Tomar, The Last Templar stronghold

Panorama: Castle of Tomar with the Convent of Christinside. The citadel with the keep is seen in the centre of the image and the round church (with a bell-tower) is to the right.

The castle of the Knights Templar of Tomar was built by Gualdim Pais, provincial Master of the Order of the Temple, around 1160. Later in that century, the castle was chosen as the headquarters of the order in Portugal. The castle of Tomar was part of the defence system created by the Templars to secure the border of the young Christian Kingdom against the Moors, which at the time (mid-12th century) corresponded approximately to the Tagus river.
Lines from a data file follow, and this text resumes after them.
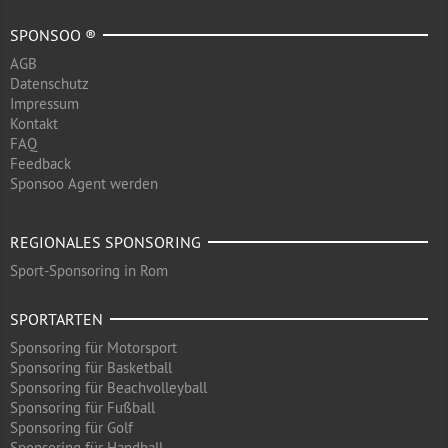
SPONSOO ®
AGB
Datenschutz
Impressum
Kontakt
FAQ
Feedback
Sponsoo Agent werden
REGIONALES SPONSORING
Sport-Sponsoring in Rom
SPORTARTEN
Sponsoring für Motorsport
Sponsoring für Basketball
Sponsoring für Beachvolleyball
Sponsoring für Fußball
Sponsoring für Golf
Sponsoring für Handball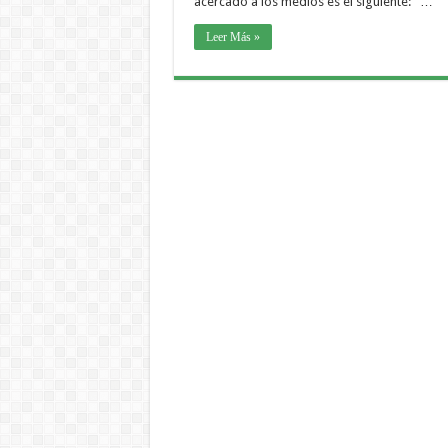
acercado a los medios es el siguiente: …
Leer Más »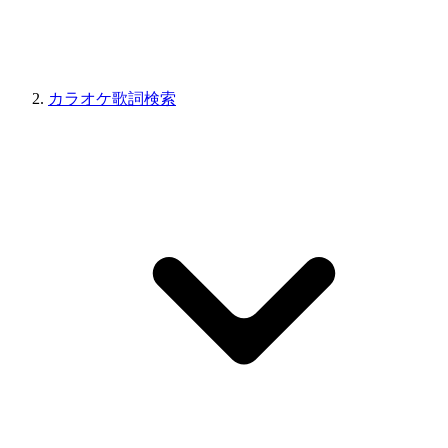
カラオケ歌詞検索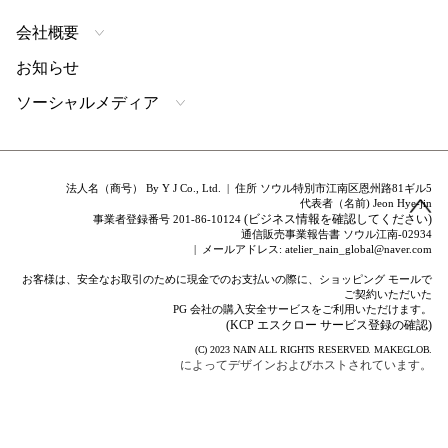
会社概要
お知らせ
ソーシャルメディア
法人名（商号） By Y J Co., Ltd. | 住所 ソウル特別市江南区恩州路81ギル5
代表者（名前) Jeon Hye-jin
(ビジネス情報を確認してください)
事業者登録番号 201-86-10124
通信販売事業報告書 ソウル江南-02934
| メールアドレス: atelier_nain_global@naver.com
お客様は、安全なお取引のために現金でのお支払いの際に、ショッピング モールで
ご契約いただいた
PG 会社の購入安全サービスをご利用いただけます。
(KCP エスクロー サービス登録の確認)
(C) 2023
NAIN
ALL RIGHTS RESERVED.
MAKEGLOB.
によってデザインおよびホストされています。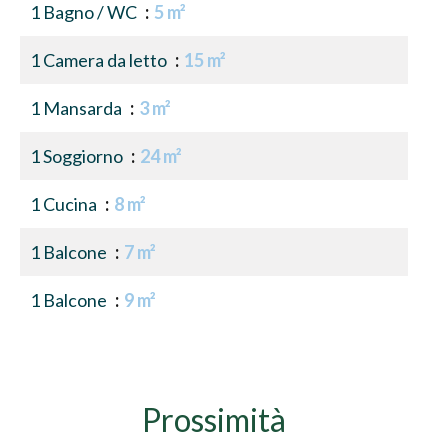
1 Bagno / WC
5 m²
1 Camera da letto
15 m²
1 Mansarda
3 m²
1 Soggiorno
24 m²
1 Cucina
8 m²
1 Balcone
7 m²
1 Balcone
9 m²
Prossimità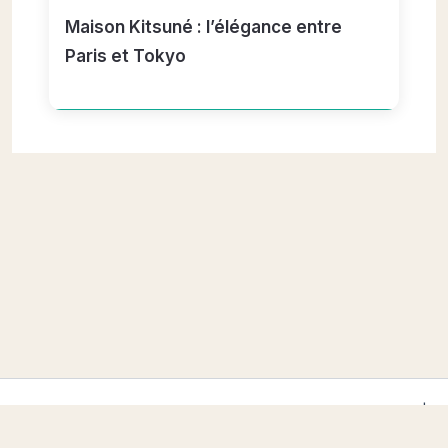
Maison Kitsuné : l’élégance entre
Paris et Tokyo
Copyright © 2026 AmberStars — Mode, Bijoux & Lifestyle |
Propulsé par
Thème WordPress Astra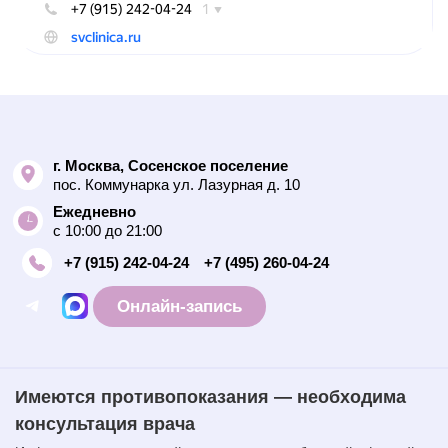
г. Москва, Сосенское поселение
пос. Коммунарка ул. Лазурная д. 10
Ежедневно
с 10:00 до 21:00
+7 (915) 242-04-24
+7 (495) 260-04-24
Онлайн-запись
Имеются противопоказания — необходима
консультация врача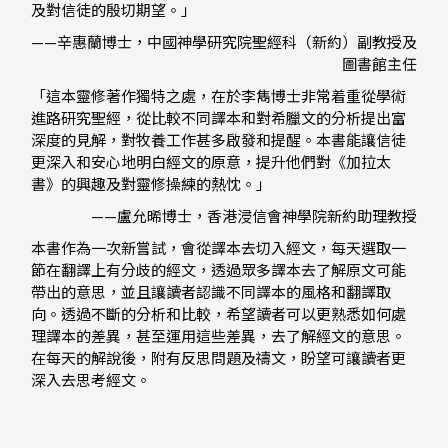
及對信徒的殷切期望。」
——辛惠蘭博士，中國神學研究院聖經科（新約）副教授及
圖書館主任
「這本靈修著作獨特之處，在於李雋博士非常着重從學術
進路研究聖經，從比較不同譯本和對希臘文的分析提出富
深度的見解，對牧養工作甚多啟發和提醒。本書能讓信徒
更深入和安心地明白經文的原意，提升他們對《加拉太
書》的興趣及對靈修操練的熱忱。」
——盧允晞博士，香港浸信會神學院新約助理教授
本書作為一次新嘗試，會從譯本去切入經文，每天選取一
節在翻譯上有分歧的經文，透過眾多譯本去了解原文可能
帶出的意思，並且讓讀者認識不同譯本的風格和翻譯取
向。透過不斷的分析和比較，希望讀者可以更熟悉如何處
理譯本的差異，甚至運用這些差異，去了解經文的意思。
在每天的解說後，附有反思問題及禱文，盼望可讓讀者更
深入去思考經文。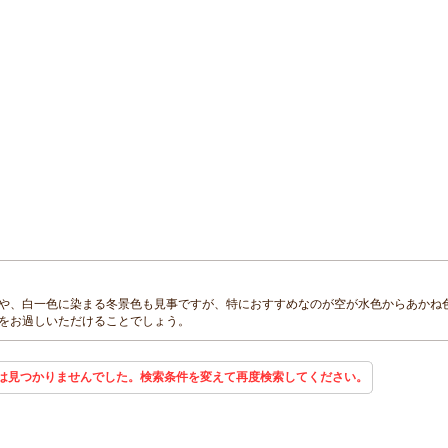
や、白一色に染まる冬景色も見事ですが、特におすすめなのが空が水色からあかね
をお過しいただけることでしょう。
は見つかりませんでした。検索条件を変えて再度検索してください。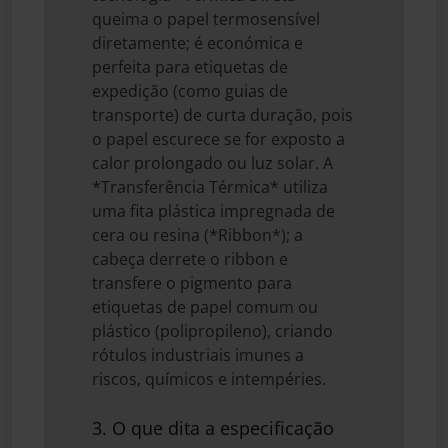
queima o papel termosensível
diretamente; é económica e
perfeita para etiquetas de
expedição (como guias de
transporte) de curta duração, pois
o papel escurece se for exposto a
calor prolongado ou luz solar. A
*Transferência Térmica* utiliza
uma fita plástica impregnada de
cera ou resina (*Ribbon*); a
cabeça derrete o ribbon e
transfere o pigmento para
etiquetas de papel comum ou
plástico (polipropileno), criando
rótulos industriais imunes a
riscos, químicos e intempéries.
3. O que dita a especificação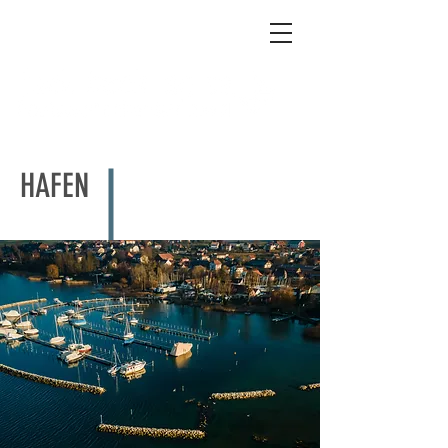
HAFEN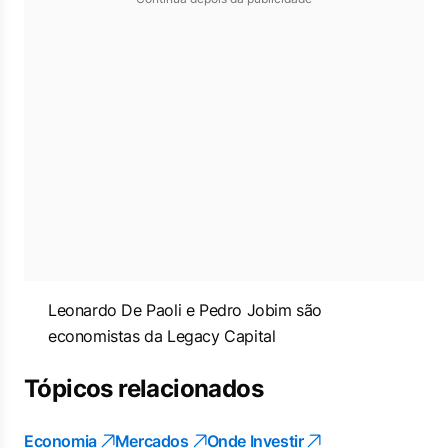
Leonardo De Paoli e Pedro Jobim são
economistas da Legacy Capital
Tópicos relacionados
Economia
Mercados
Onde Investir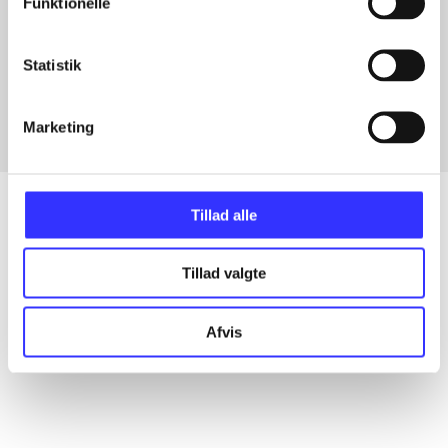
Funktionelle
Artikler med samme emner
Statistik
Fra
Marketing
Tillad alle
Artikler
Tillad valgte
Alle registrerede artikler fordelt på udgivelser
Afvis
...
...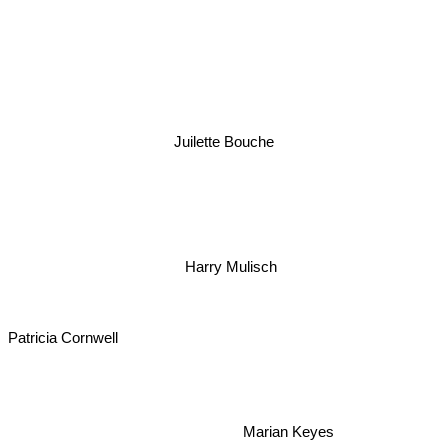
Juilette Bouche
Harry Mulisch
Patricia Cornwell
Marian Keyes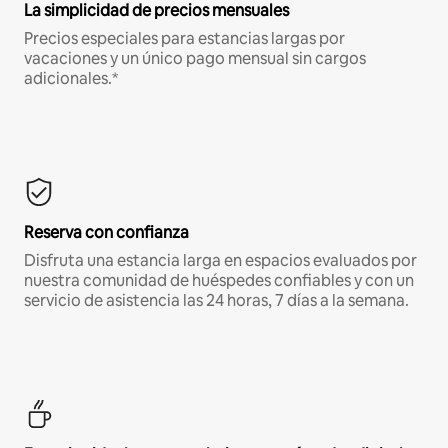
La simplicidad de precios mensuales
Precios especiales para estancias largas por
vacaciones y un único pago mensual sin cargos
adicionales.*
Reserva con confianza
Disfruta una estancia larga en espacios evaluados por
nuestra comunidad de huéspedes confiables y con un
servicio de asistencia las 24 horas, 7 días a la semana.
The famous round church (rotunda) of the castle of Tomar was also built in the second half of the 12th century. The church, like some other templar churches throughout Europe, was modelled after the Dome of the Rock in Jerusalem, which was believed by the crusaders to be a remnant of the Temple of Solomon. The Church of the Holy Sepulchre of Jerusalem may also have served as model.

According to Christian chroniclers, the castle of Tomar resisted in 1190 the attacks of caliph Abu Yusuf al-Mansur, who had previously taken other Portuguese strongholds to the South. A plaque near the entrance of the castle church remembers the feat.

The Templar order was suppressed throughout most of Europe from 1312–1314, but in Portugal its members, assets, and partly its membership were transmitted to the Order of Christ, created in 1319 byKing Dinis. The Order of Christ moved to Tomar in 1357, which became its headquarters.

One of the most important Grand Masters of the Order was Prince Henry the Navigator, who ruled the Order from 1417 up to his death in 1460. Prince Henry gave great impulse to the pioneering Portuguese expeditions during the Age of Exploration. In the Convent, Prince Henry ordered the construction of various cloisters and other buildings. He also sponsored urban improvements in the town of Tomar itself.

Another important personality related to the Order was King Manuel I, who became Master of the Order in 1484 and King of Portugal in 1492. Under his reign there were several important improvements in the Convent, specially the addition of a new nave to the round church and its inner decoration with paintings and sculptures.

The successor of Manuel I, King John III, demilitarised the order, turning it into a more religious order with a rule based on that of Bernard of Clairvaux. He also ordered the construction of a new cloister in 1557, which is one of the best examples of Renaissance architecture in Portugal.

In 1581, after a succession crisis, the Portuguese Nobility gathered in the Convent of Christ in Tomar and officially recognised Philip II of Spain (Philip I of Portugal) as King. This is the beginning of the Iberian Union (1581–1640), during which the Kingdoms of Portugal and Spain were united. The aqueduct of the Convent was built during the Spanish reign.